Italian train company Trenitalia on Tuesday buckled under pressure from the government and animal rights activists by suspending a ban on 'big' dogs travelling on its trains.
Trenitalia agreed to a 14-day reprieve just one day before the ban on dogs weighing more than six kilogrammes was due to come into force.
Welfare Undersecretary Francesca Martini, who negotiated the suspension, said the government and Trenitalia would continue talks to resolve dog accessibility issues.
But for the moment, ''dogs can continue to travel as the law provides, with a lead and a muzzle as the responsibility of their owners,'' she assured Italian pet owners.
Trenitalia explained that they decided to crack down on medium-sized and large dogs earlier this month after efforts to clean up carriages failed to stop passengers from being bitten by parasites while aboard trains.
A 62-year-old female passenger started legal proceedings against the company two weeks ago after allegedly being bitten on a Rome-Agrigento train, while in October last year three women sued the company after discovering their compartment was ''hopping with lice'' on a night train between southern Italy and Rome.
But pet lovers have been up in arms since the company made dogs the scapegoats for their bug troubles.

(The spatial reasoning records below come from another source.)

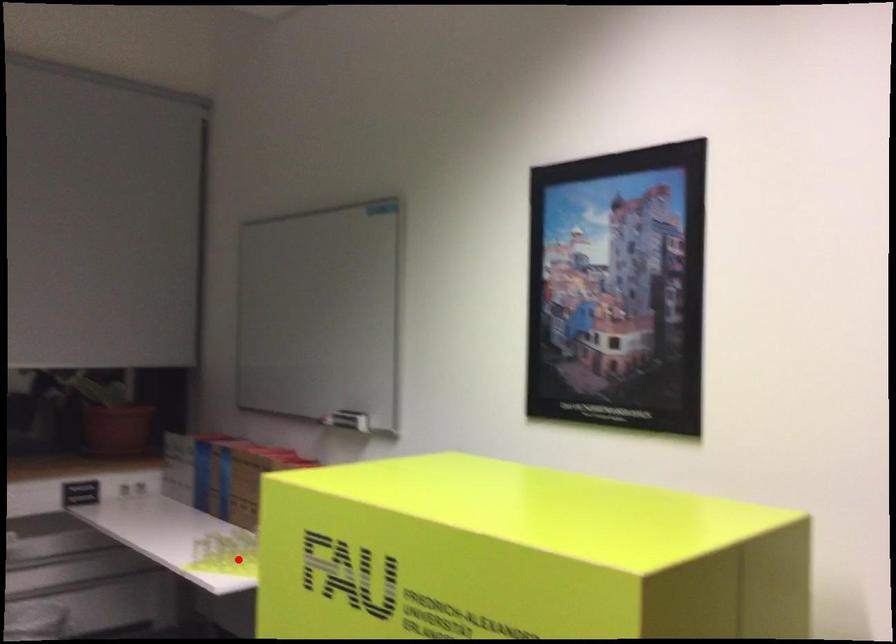
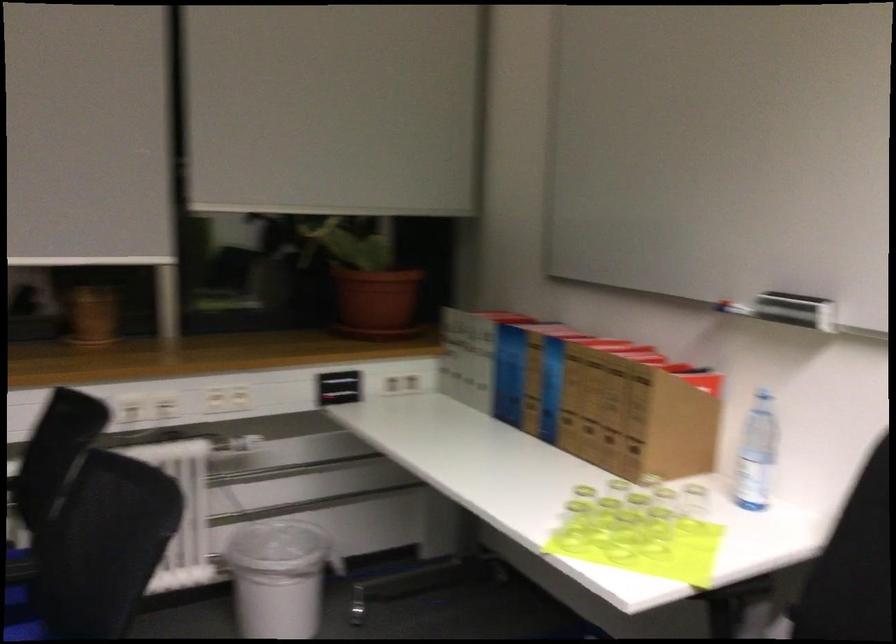
Question: I am providing you with two images of the same scene from different viewpoints. Image1 has a red point marked. In image2, the corresponding 3D location appears at what relative position? Reply with the corresponding letter.

Choices:
 (A) Closer
 (B) Farther

Answer: (A)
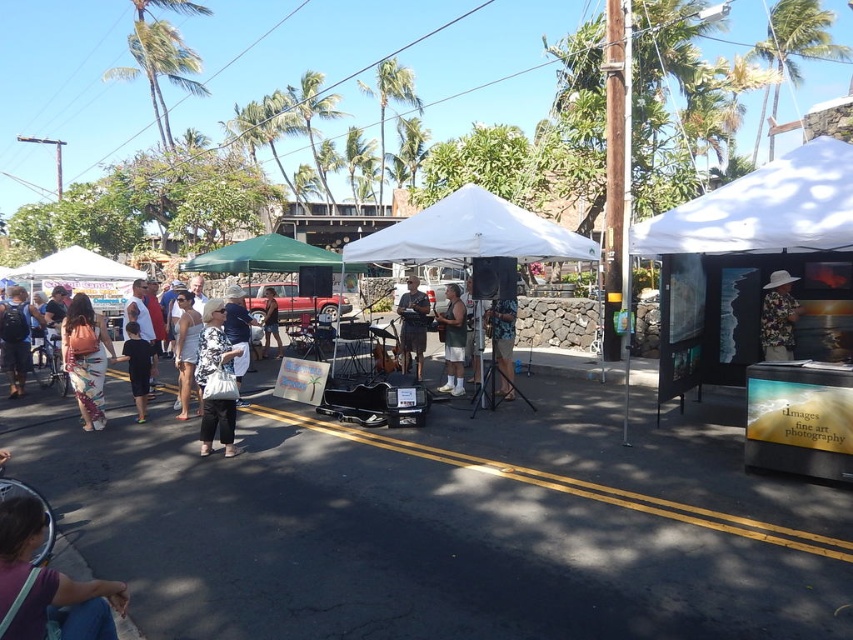
Question: Which of the following is the closest to the observer?

Choices:
 (A) black cotton shirt at lower left
 (B) camouflage shorts at center
 (C) white fabric canopy at center

Answer: (C)

Question: Can you confirm if floral fabric dress at center is smaller than white fabric dress at center?

Choices:
 (A) no
 (B) yes

Answer: (A)

Question: Which object is positioned closest to the green fabric canopy at center?

Choices:
 (A) white textured bag at center
 (B) floral shirt at center
 (C) floral skirt at lower left

Answer: (C)

Question: Which of the following is the closest to the observer?

Choices:
 (A) (200, 317)
 (B) (403, 323)

Answer: (A)

Question: Does denim jeans at lower left have a greater width compared to camouflage shorts at center?

Choices:
 (A) yes
 (B) no

Answer: (B)

Question: Is white textured bag at center below floral shirt at center?

Choices:
 (A) yes
 (B) no

Answer: (A)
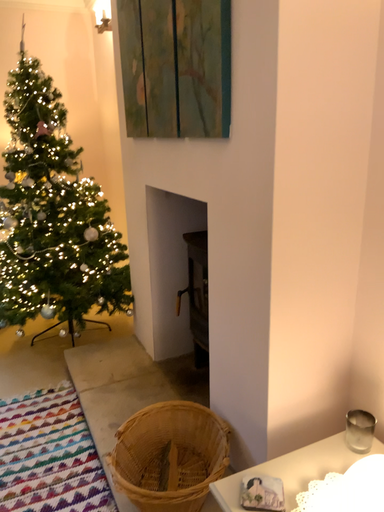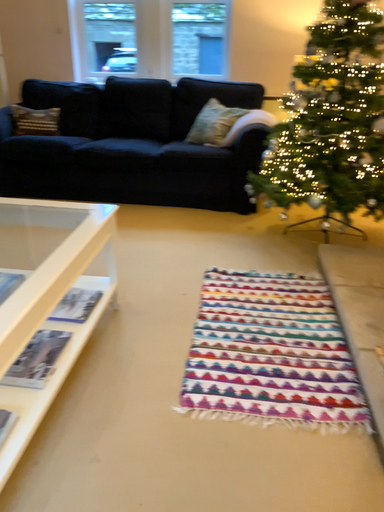
Question: How did the camera likely rotate when shooting the video?

Choices:
 (A) rotated left
 (B) rotated right

Answer: (A)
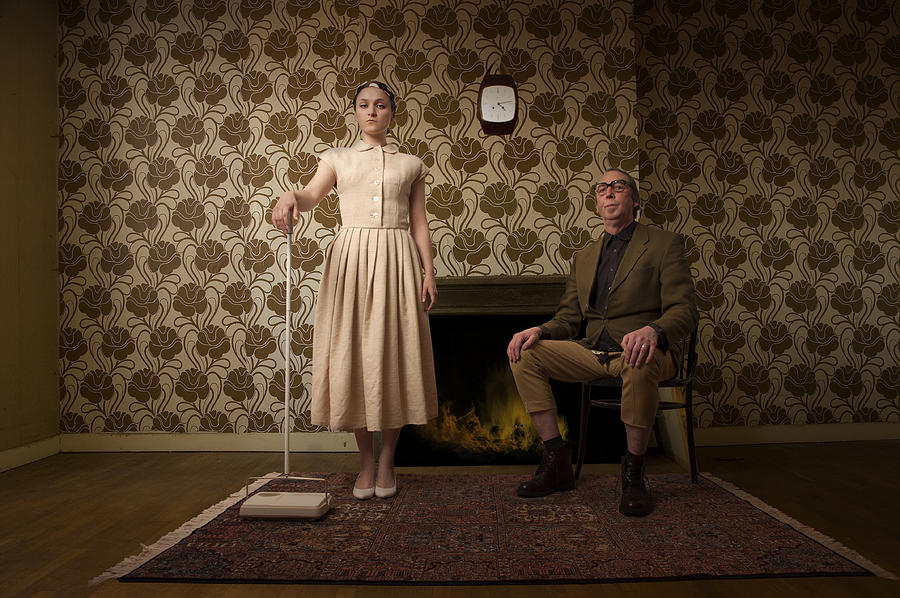
Locate an element on the screen. The image size is (900, 598). beige and brown wall with rose like designs is located at coordinates point(732,170), point(263,158).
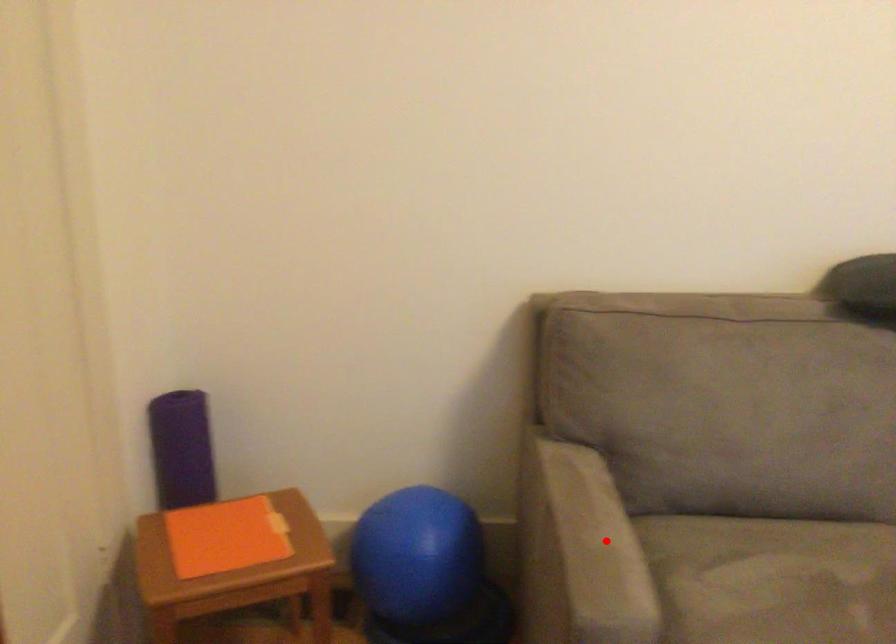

''I want to underline that the parasites found in the carriages are first of all bedbugs, that is parasites that live off human beings and not dogs,'' Martini said Tuesday.
Animal rights organisation LAV praised Martini for her work and called off a nationwide protest scheduled for the first day of the ban which would have seen owners of 'oversized' dogs and their pets cram into trains and stations in an act of civil disobedience.

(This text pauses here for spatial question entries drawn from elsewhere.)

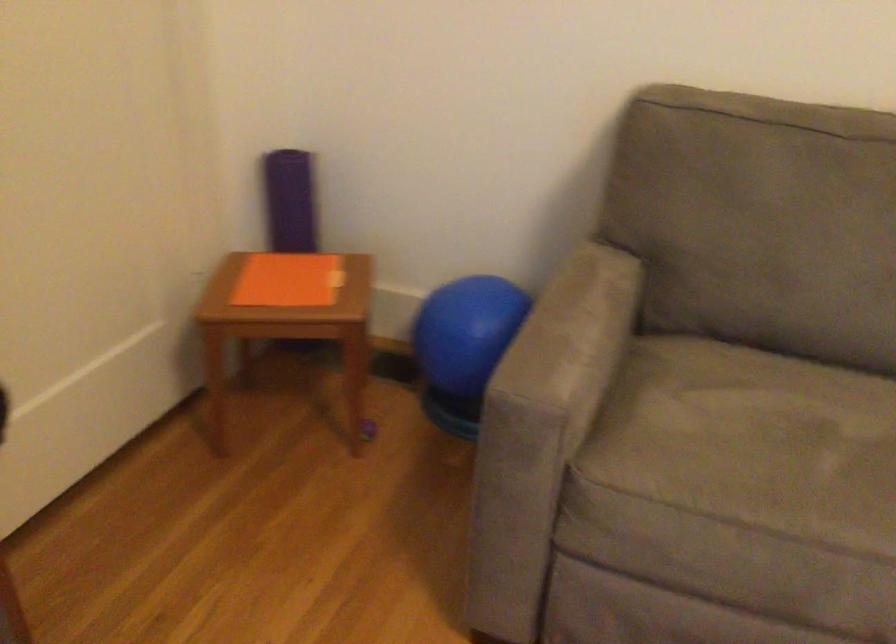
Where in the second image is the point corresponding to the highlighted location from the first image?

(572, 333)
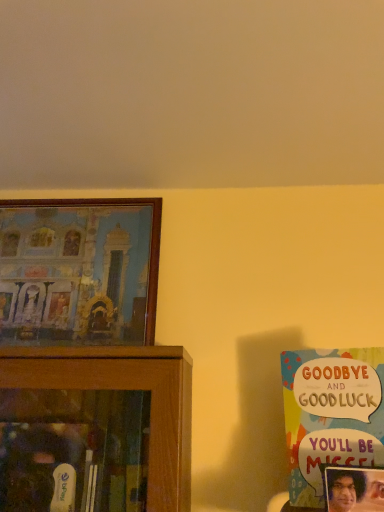
Question: Is matte plastic picture frame at lower right, positioned as the second picture frame in back-to-front order, oriented towards wooden framed painting at left, which appears as the 2th picture frame when ordered from the bottom?

Choices:
 (A) no
 (B) yes

Answer: (A)

Question: Can you confirm if matte plastic picture frame at lower right, acting as the first picture frame starting from the right, is taller than wooden framed painting at left, the first picture frame in the left-to-right sequence?

Choices:
 (A) yes
 (B) no

Answer: (B)

Question: From the image's perspective, is matte plastic picture frame at lower right, the 2th picture frame in the left-to-right sequence, on wooden framed painting at left, arranged as the 1th picture frame when viewed from the top?

Choices:
 (A) no
 (B) yes

Answer: (A)

Question: Is matte plastic picture frame at lower right, which appears as the first picture frame when viewed from the front, to the right of wooden framed painting at left, the first picture frame in the left-to-right sequence, from the viewer's perspective?

Choices:
 (A) yes
 (B) no

Answer: (A)

Question: Is matte plastic picture frame at lower right, the 2th picture frame in the left-to-right sequence, oriented away from wooden framed painting at left, the 2th picture frame from the right?

Choices:
 (A) no
 (B) yes

Answer: (A)

Question: In the image, is multicolored paper card at right positioned in front of or behind wooden framed painting at left, the first picture frame in the left-to-right sequence?

Choices:
 (A) behind
 (B) front

Answer: (B)

Question: From a real-world perspective, is multicolored paper card at right above or below wooden framed painting at left, which appears as the 2th picture frame when ordered from the bottom?

Choices:
 (A) above
 (B) below

Answer: (B)

Question: Does point (345, 451) appear closer or farther from the camera than point (127, 275)?

Choices:
 (A) closer
 (B) farther

Answer: (A)

Question: Is multicolored paper card at right situated inside wooden framed painting at left, which appears as the 2th picture frame when ordered from the bottom, or outside?

Choices:
 (A) inside
 (B) outside

Answer: (B)

Question: From the image's perspective, is matte plastic picture frame at lower right, positioned as the second picture frame in back-to-front order, positioned above or below multicolored paper card at right?

Choices:
 (A) below
 (B) above

Answer: (A)

Question: Is matte plastic picture frame at lower right, arranged as the 2th picture frame when viewed from the top, taller or shorter than multicolored paper card at right?

Choices:
 (A) tall
 (B) short

Answer: (B)

Question: Is matte plastic picture frame at lower right, the 2th picture frame in the left-to-right sequence, to the left or to the right of multicolored paper card at right in the image?

Choices:
 (A) left
 (B) right

Answer: (B)

Question: Is matte plastic picture frame at lower right, the first picture frame ordered from the bottom, inside or outside of multicolored paper card at right?

Choices:
 (A) inside
 (B) outside

Answer: (B)

Question: Considering the positions of wooden framed painting at left, which appears as the 2th picture frame when ordered from the bottom, and matte plastic picture frame at lower right, the 2th picture frame in the left-to-right sequence, in the image, is wooden framed painting at left, which appears as the 2th picture frame when ordered from the bottom, bigger or smaller than matte plastic picture frame at lower right, the 2th picture frame in the left-to-right sequence,?

Choices:
 (A) small
 (B) big

Answer: (B)

Question: From their relative heights in the image, would you say wooden framed painting at left, the 2th picture frame from the right, is taller or shorter than matte plastic picture frame at lower right, acting as the first picture frame starting from the right?

Choices:
 (A) tall
 (B) short

Answer: (A)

It too stressed that hygiene problems on trains ''are absolutely not ascribable to the few four-legged passengers'' and said it hoped further talks would allow Trenitalia to reach a solution that ''favours rather than obstructs the transport of millions of dogs who are an integral part of so many Italian families''.
But consumer rights association ADUC hit out at the idea of bilateral talks between the government and Trenitalia on the issues.

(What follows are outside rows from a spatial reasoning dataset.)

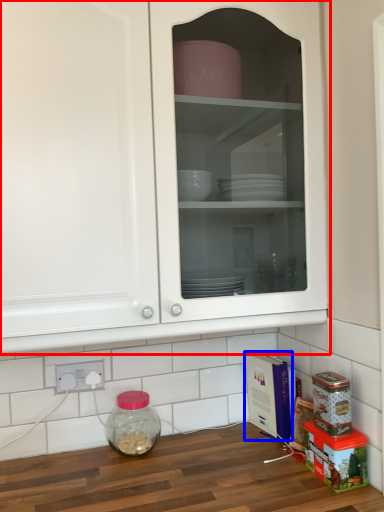
Question: Which object appears closest to the camera in this image, cabinetry (highlighted by a red box) or cardboard box (highlighted by a blue box)?

Choices:
 (A) cabinetry
 (B) cardboard box

Answer: (A)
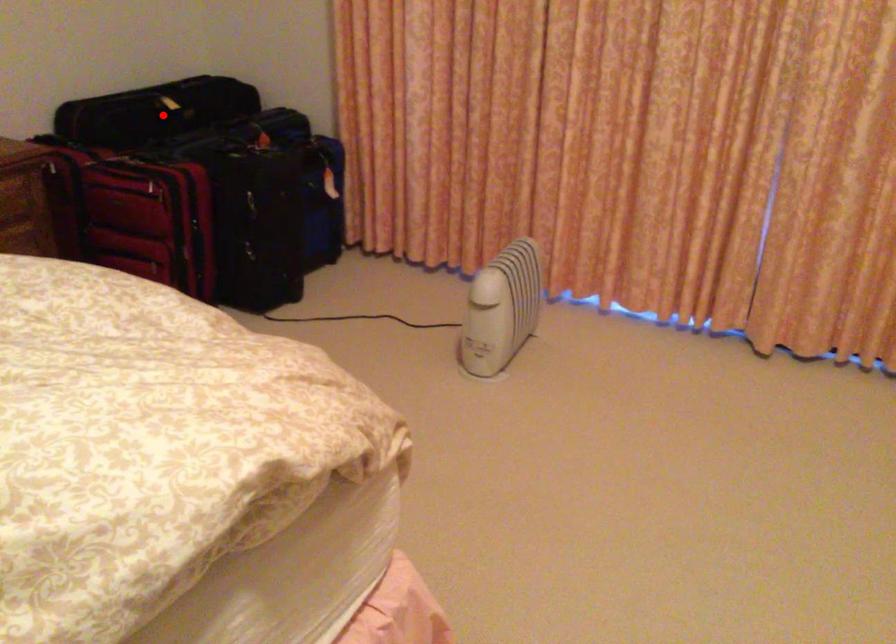
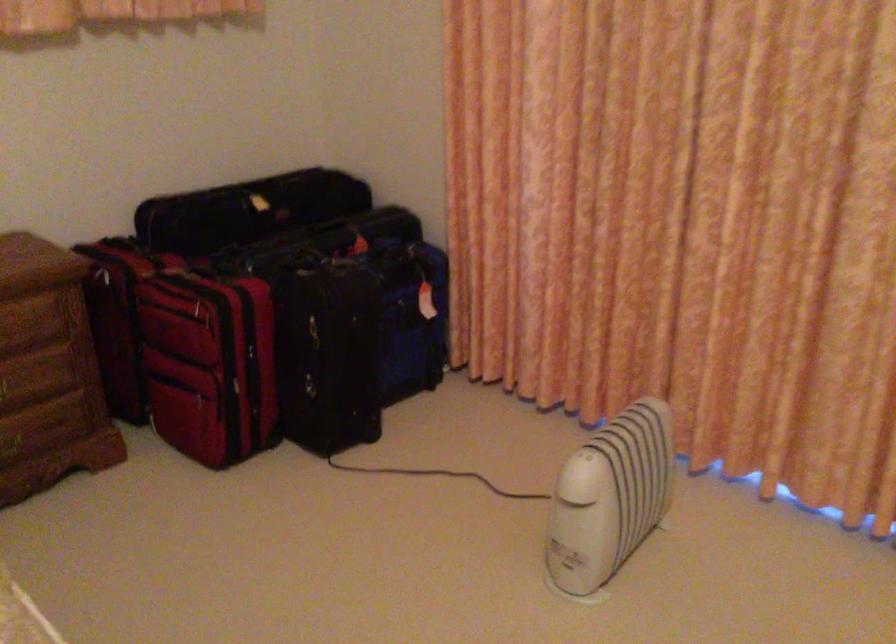
Question: I am providing you with two images of the same scene from different viewpoints. A red point is marked on the first image. At the location where the point appears in image 1, is it still visible in image 2?

Choices:
 (A) Yes
 (B) No

Answer: (A)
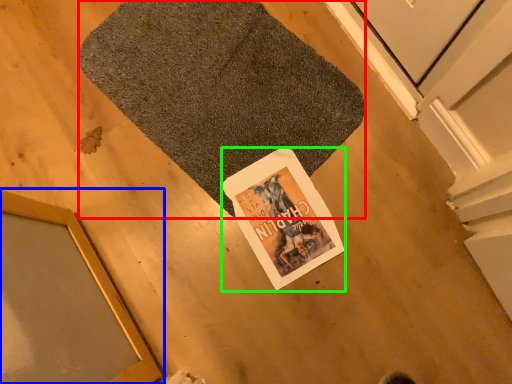
Question: Considering the real-world distances, which object is farthest from bath mat (highlighted by a red box)? window (highlighted by a blue box) or magazine (highlighted by a green box)?

Choices:
 (A) window
 (B) magazine

Answer: (A)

''The problem of cleanliness on the trains - falsely reputed to be a question of dog fleas - is not a government issue but a problem relating to the monopoly's lack of services,'' it said.
But Trenitalia chief Mauro Moretti reiterated that passengers ''have the right to sit in their seat without this having been occupied shortly before by an animal''.
Moretti added that the dog ban was also designed to placate passengers who had ''submerged'' the company with letters of complaint about dangerous dog breeds being allowed in enclosed carriages with children and the elderly.
''We're thinking around the issue and I don't know what solution we will arrive at,'' he said.